Let's write the package logic. It is basically what we've seen in the 106-cloudrun example:

touch cue.mod/pkg/github.com/username/gcpcloudrun/source.cue
cue.mod/pkg/github.com/username/gcpcloudrun/source.cue
package gcpcloudrun

import (
"alpha.dagger.io/dagger"
"alpha.dagger.io/docker"
"alpha.dagger.io/gcp"
"alpha.dagger.io/gcp/cloudrun"
"alpha.dagger.io/gcp/gcr"
)

#Run: {
// Source code of the sample application
src: dagger.#Artifact & dagger.#Input

// GCR full image name
imageRef: string & dagger.#Input

image: docker.#Build & {
source: src
}

gcpConfig: gcp.#Config

creds: gcr.#Credentials & {
config: gcpConfig
}

push: docker.#Push & {
target: imageRef
source: image
auth: {
username: creds.username
secret: creds.secret
}
}

deploy: cloudrun.#Service & {
config: gcpConfig
image: push.ref
}
}

Running the package

Now that you've successfully created a package let's run it in a new environment. Create a new test package using our reusable gcpcloudrun:

mkdir -p test

cat > test/source.cue << EOF
package test

import (
"github.com/username/gcpcloudrun"
)

run: gcpcloudrun.#Run
EOF

dagger new staging -p ./test

Run it:

dagger up -e staging

You should see a familiar output:

9:32AM ERR system | required input is missing    input=run.src
9:32AM ERR system | required input is missing input=run.imageRef
9:32AM ERR system | required input is missing input=run.gcpConfig.region
9:32AM ERR system | required input is missing input=run.gcpConfig.project
9:32AM ERR system | required input is missing input=run.gcpConfig.serviceKey
9:32AM ERR system | required input is missing input=run.deploy.name
9:32AM FTL system | some required inputs are not set, please re-run with `--force` if you think it's a mistake missing=0s

Manually distributing packages

You've probably guessed this package isn't tied to just your project. You can easily copy/paste it into any number of different projects and use it as we've shown above.
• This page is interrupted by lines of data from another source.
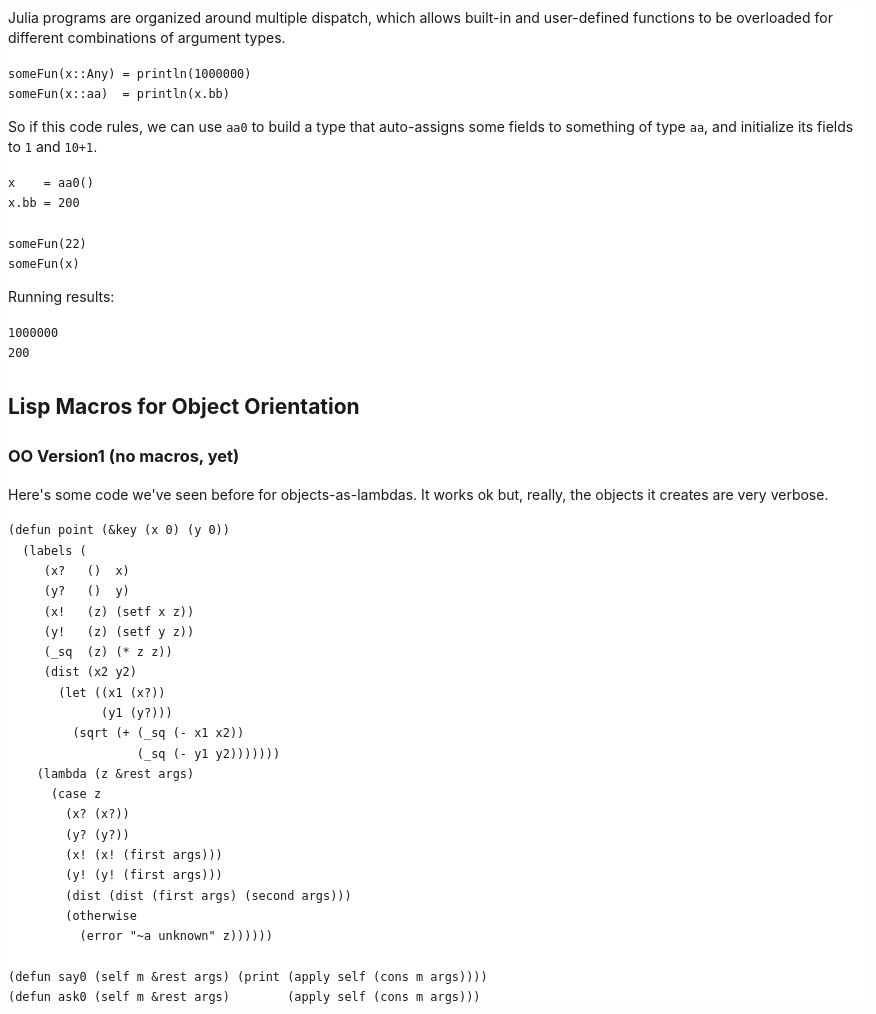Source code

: Julia programs are organized
around multiple dispatch, which allows built-in and user-defined
functions to be overloaded for different combinations of argument
types.

    someFun(x::Any) = println(1000000)
    someFun(x::aa)  = println(x.bb)

So if this code rules, we can use `aa0`  to build a type that
auto-assigns some fields to something of type `aa`, and
initialize its fields to `1` and `10+1`.

    x    = aa0()
    x.bb = 200

    someFun(22)
    someFun(x)

Running results:

    1000000
    200
    
## Lisp Macros for Object Orientation

### OO Version1 (no macros, yet)

Here's some code we've seen before for objects-as-lambdas.
It works ok but, really, the objects it creates are very verbose.

    (defun point (&key (x 0) (y 0))
      (labels (
         (x?   ()  x)
         (y?   ()  y)
         (x!   (z) (setf x z))
         (y!   (z) (setf y z))
         (_sq  (z) (* z z))
         (dist (x2 y2)
           (let ((x1 (x?))
                 (y1 (y?)))
             (sqrt (+ (_sq (- x1 x2)) 
                      (_sq (- y1 y2)))))))
        (lambda (z &rest args)
          (case z
            (x? (x?))
            (y? (y?))
            (x! (x! (first args)))
            (y! (y! (first args)))
            (dist (dist (first args) (second args)))
            (otherwise 
              (error "~a unknown" z))))))
    
    (defun say0 (self m &rest args) (print (apply self (cons m args))))
    (defun ask0 (self m &rest args)        (apply self (cons m args)))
mkdir -p /my-new-workspace/cue.mod/pkg/github.com/username/gcpcloudrun
cp ./cue.mod/pkg/github.com/username/gcpcloudrun/source.cue /new-workspace/cue.mod/pkg/github.com/username/gcpcloudrun

Contributing to Dagger stdlib

Our stdlib has many valuable packages that you can use. You've probably seen it when you've initialized your project:

.
├── cue.mod
│ ├── module.cue
│ ├── pkg
│ │ ├── alpha.dagger.io
│ │ └── .gitignore
│ └── usr

We are still a small community and are constantly looking for new contributors that will work with us to improve this fantastic project. If you feel like we are missing a package or want to improve an existing one, please start with our contributing docs and open a PR.